Una storia locale ma paradigmatica di un Paese che annega tra mancata programmazione, ritardi, miopie e ripicche politiche.
Alle quattro del mattino su Milano comincia a piovere forte, alle sei il Seveso esonda. E’ successo ieri notte e altre 118 volte dal 1975, oltre 20 dal 2010, mentre nel 2014 si susseguirono nel giro di tre mesi ben 6 esondazioni consecutive. Puntuale come un orologio svizzero il fiume un paio di volte all’anno si riprende gli spazi conculcati dalla città e fa danni.
Che poi nemmeno esonda perché tecnicamente, spiegano gli esperti, più che altro rigurgita, cioè viene su dai tombini. Distinguo che poco appassiona i residenti dei quartieri a nord del capoluogo, dal secondo dopoguerra obbligati a pagare questa tassa periodica in cambio delle solite promesse. La questione non richiede nemmeno una laurea in ingegneria idraulica. E per una volta la magagna si trova a valle. Nel Novecento la città si espande a macchia d’olio seppellendo di cemento e asfalto tutto ciò che trova sul suo trionfante incedere. Là dove c’è un fiume, viene interrato e sopra vai di strade e palazzoni. Se c’era un piano del territorio era mal formulato.
Il Seveso è fiume a vocazione torrentizia, insomma poca roba, cinquanta chilometri o poco più da Como a Milano, solcando l’operosa Brianza. A nord del capoluogo viene “tombinato”, scompare, si inabissa, la sua acqua ingabbiata in uno spazio evidentemente troppo angusto per reggerne le piene, rare ma devastanti. Insomma, anche il Seveso nel suo piccolo si incazza. Se l’acqua non trova sbocchi sottoterra li cerca in superficie attraverso i tombini e quando emerge, se non c’è terra ad assorbirla, si dirige verso cantine, strade e metropolitane.

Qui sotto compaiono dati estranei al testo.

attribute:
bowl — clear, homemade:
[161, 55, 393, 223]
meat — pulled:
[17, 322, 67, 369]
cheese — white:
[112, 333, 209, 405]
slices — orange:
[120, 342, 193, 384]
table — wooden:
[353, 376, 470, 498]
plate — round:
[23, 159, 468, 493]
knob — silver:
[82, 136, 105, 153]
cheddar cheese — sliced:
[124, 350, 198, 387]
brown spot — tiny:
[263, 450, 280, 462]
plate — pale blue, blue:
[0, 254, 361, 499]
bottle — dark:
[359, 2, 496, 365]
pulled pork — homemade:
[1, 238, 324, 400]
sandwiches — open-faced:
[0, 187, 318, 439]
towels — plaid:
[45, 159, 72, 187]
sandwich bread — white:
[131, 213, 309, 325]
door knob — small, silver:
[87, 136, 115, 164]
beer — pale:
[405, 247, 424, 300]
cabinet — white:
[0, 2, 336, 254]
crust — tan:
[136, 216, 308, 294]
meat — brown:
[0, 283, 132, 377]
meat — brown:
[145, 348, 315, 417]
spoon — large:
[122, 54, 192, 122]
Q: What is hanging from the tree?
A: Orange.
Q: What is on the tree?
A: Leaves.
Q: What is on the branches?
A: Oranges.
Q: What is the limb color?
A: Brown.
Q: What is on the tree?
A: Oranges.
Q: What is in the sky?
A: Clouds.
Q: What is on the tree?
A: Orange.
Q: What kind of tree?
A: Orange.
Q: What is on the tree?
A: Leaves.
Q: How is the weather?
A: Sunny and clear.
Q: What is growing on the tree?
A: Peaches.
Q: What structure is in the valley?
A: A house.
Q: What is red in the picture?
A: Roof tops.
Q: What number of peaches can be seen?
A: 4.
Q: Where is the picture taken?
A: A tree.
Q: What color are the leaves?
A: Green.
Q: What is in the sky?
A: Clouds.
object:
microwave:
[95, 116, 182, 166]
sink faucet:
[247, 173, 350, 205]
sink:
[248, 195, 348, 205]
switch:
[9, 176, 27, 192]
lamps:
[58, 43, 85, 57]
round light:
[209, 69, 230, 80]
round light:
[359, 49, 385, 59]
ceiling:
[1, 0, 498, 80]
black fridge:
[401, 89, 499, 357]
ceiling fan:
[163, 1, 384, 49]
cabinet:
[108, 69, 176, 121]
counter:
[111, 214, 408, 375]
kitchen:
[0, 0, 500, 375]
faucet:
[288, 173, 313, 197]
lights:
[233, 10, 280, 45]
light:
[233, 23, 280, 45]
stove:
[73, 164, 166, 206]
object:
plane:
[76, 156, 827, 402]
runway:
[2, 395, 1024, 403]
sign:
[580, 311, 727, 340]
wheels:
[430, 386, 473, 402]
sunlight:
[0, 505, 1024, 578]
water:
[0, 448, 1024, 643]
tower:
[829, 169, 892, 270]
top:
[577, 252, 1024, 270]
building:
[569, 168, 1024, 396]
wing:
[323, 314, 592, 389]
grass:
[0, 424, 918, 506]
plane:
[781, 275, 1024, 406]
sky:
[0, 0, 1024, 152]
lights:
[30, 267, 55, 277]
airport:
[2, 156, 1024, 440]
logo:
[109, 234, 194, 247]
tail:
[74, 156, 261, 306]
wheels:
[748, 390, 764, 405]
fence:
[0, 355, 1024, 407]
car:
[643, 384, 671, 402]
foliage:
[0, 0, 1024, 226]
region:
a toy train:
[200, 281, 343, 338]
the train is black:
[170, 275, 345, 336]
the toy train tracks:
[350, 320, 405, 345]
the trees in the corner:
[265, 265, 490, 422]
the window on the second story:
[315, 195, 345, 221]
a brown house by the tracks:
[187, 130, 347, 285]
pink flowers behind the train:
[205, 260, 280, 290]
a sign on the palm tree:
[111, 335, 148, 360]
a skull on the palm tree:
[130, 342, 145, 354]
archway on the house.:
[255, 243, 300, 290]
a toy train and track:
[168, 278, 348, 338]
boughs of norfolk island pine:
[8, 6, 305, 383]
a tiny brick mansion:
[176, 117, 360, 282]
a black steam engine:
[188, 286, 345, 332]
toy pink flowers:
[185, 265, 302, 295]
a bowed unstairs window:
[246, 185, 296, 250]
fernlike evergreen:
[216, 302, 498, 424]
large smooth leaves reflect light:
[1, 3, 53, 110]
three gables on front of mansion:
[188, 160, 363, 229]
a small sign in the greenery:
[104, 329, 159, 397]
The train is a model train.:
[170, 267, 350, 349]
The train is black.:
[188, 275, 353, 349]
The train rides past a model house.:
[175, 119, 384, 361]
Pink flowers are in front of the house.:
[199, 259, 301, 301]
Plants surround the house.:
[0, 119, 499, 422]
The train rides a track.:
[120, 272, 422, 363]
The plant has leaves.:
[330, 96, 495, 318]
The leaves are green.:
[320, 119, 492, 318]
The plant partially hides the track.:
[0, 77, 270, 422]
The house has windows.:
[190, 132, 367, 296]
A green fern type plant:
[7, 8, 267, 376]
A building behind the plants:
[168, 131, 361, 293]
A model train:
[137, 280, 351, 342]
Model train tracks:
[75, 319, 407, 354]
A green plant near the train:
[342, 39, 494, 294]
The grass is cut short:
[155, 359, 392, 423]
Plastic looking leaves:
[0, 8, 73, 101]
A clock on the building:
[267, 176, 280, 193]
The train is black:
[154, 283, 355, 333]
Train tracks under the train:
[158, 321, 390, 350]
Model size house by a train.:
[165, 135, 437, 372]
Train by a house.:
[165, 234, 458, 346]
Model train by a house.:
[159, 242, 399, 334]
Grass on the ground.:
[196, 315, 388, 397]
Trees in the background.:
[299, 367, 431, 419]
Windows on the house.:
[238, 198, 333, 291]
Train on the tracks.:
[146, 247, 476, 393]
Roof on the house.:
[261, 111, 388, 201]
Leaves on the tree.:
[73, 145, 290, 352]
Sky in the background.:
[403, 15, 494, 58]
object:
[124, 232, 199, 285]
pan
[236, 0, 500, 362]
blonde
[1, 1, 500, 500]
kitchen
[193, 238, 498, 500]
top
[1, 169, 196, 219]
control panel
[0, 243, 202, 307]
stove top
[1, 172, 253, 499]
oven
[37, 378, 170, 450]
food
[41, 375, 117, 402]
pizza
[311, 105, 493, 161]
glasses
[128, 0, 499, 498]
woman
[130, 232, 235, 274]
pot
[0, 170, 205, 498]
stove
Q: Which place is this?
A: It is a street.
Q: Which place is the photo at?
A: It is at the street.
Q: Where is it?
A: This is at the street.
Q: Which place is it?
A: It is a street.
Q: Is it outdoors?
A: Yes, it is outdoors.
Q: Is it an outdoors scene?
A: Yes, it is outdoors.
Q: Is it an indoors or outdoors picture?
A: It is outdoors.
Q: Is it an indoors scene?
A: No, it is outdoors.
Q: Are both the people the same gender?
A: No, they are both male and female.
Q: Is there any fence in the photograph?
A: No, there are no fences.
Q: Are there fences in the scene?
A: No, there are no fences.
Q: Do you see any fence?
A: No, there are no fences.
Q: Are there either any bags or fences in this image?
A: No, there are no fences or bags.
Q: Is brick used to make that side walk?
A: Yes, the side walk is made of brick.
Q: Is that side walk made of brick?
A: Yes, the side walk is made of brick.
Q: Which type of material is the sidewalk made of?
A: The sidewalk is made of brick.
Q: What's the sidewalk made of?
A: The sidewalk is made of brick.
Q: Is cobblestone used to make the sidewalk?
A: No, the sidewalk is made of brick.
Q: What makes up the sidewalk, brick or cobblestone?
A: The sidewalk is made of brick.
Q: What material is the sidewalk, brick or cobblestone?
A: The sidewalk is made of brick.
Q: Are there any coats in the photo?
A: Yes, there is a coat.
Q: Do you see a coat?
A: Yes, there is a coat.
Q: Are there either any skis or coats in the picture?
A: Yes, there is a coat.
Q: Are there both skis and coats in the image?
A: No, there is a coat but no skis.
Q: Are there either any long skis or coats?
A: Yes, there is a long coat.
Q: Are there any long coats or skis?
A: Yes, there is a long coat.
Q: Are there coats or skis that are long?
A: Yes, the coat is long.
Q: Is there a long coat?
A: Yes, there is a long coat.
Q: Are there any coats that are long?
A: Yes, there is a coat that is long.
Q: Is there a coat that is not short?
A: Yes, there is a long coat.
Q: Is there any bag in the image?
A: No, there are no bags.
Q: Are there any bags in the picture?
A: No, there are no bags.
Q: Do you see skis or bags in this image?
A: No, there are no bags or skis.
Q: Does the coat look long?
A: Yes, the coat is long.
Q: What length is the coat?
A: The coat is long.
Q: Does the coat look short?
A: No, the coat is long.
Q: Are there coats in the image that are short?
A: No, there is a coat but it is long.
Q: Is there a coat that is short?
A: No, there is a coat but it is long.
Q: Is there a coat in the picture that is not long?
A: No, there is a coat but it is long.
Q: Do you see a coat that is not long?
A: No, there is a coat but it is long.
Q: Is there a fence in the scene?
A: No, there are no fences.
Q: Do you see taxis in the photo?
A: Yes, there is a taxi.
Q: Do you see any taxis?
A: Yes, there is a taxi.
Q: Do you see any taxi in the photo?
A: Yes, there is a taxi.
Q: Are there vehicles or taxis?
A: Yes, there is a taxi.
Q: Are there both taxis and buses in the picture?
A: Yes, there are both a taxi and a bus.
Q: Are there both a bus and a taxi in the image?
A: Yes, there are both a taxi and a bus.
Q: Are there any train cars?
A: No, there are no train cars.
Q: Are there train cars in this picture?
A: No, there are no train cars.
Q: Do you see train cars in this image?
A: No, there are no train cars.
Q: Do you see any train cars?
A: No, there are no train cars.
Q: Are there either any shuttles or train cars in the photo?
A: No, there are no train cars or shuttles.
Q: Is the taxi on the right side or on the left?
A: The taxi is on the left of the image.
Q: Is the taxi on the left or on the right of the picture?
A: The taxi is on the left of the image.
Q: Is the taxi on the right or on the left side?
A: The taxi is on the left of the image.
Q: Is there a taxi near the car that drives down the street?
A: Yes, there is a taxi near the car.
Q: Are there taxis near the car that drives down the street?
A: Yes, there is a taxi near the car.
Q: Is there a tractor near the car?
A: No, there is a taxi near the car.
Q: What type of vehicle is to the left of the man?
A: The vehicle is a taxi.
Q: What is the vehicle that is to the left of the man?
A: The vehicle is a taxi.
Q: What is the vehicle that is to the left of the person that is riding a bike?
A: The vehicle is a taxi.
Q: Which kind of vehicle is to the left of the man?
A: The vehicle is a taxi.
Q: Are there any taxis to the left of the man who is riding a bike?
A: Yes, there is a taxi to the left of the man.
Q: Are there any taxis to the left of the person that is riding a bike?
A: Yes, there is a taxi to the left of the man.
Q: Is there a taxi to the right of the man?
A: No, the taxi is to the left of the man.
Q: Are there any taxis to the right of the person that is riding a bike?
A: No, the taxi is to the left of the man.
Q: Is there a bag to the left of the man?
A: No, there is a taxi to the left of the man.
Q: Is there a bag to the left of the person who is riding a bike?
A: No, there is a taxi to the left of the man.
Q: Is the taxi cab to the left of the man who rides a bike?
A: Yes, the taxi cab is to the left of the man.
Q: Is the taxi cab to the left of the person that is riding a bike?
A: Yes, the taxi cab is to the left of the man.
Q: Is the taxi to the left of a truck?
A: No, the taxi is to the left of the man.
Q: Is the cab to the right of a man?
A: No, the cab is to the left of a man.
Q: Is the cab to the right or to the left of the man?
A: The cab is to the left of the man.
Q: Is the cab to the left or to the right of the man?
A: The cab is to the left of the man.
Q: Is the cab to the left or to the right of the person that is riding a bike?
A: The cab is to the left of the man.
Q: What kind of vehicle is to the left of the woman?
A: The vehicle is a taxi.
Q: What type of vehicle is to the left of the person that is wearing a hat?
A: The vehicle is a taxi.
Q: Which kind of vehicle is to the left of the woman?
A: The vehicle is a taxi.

Milioni di danni, pubblici e soprattutto privati. La soluzione? Non potendo Milano restituire al fiume il suo alveo naturale, va ricercata a monte, costruendo lungo il suo corso delle vasche nelle quali far defluire il sovrappiù d’acqua. Per anni la politica tace e i milanesi asciugano. Poi nel 2014 il governo Renzi sblocca i fondi per intervenire in alcune situazioni di dissesto idrogeologico: il piano anti-esondazioni da 170 milioni di euro prevede anche la realizzazione delle quattro vasche, di cui tre in altrettanti comuni a nord di Milano – Lentate, Varedo, Senago – e una al Parco Nord – proprio nell’area dove il fiume è stato interrato.
E qui si passa dall’acqua al pantano. A nord i paesi del contado dove dovrebbero essere scavate queste mega vasche non sono per nulla disposti a vedersi deturpare il paesaggio per fare stare all’asciutto gli spocchiosi milanesi. Così i progetti si incagliano e per sbloccarli serve assicurare costosi lavori compensativi (giardini, parchi e altre infrastrutture). Poi ci mettono il becco anche gli ambientalisti. Il timore è quello che le vasche, ben lungi dal diventare ameni laghetti urbani, si trasformino in cloache a cielo aperto, visto che le acque del Seveso sono piuttosto inquinate.
La depurazione la paga Como o Milano, monte o valle? Le intermittemze politiche nelle amministrazioni lungo il corso del fiume certo non aiutano, disseminando l’iter delle vasche di ripicche e capricci che fanno perdere altro tempo e denaro. Basta vedere ieri mattina, quando ancora Milano aveva l’acqua alle caviglie, come se le sono date di santa ragione Comune e Regione. Ad oggi nemmeno una vasca è pronta a smorzare la prossima furia del Seveso, che arriverà presto, forse prima del panettone.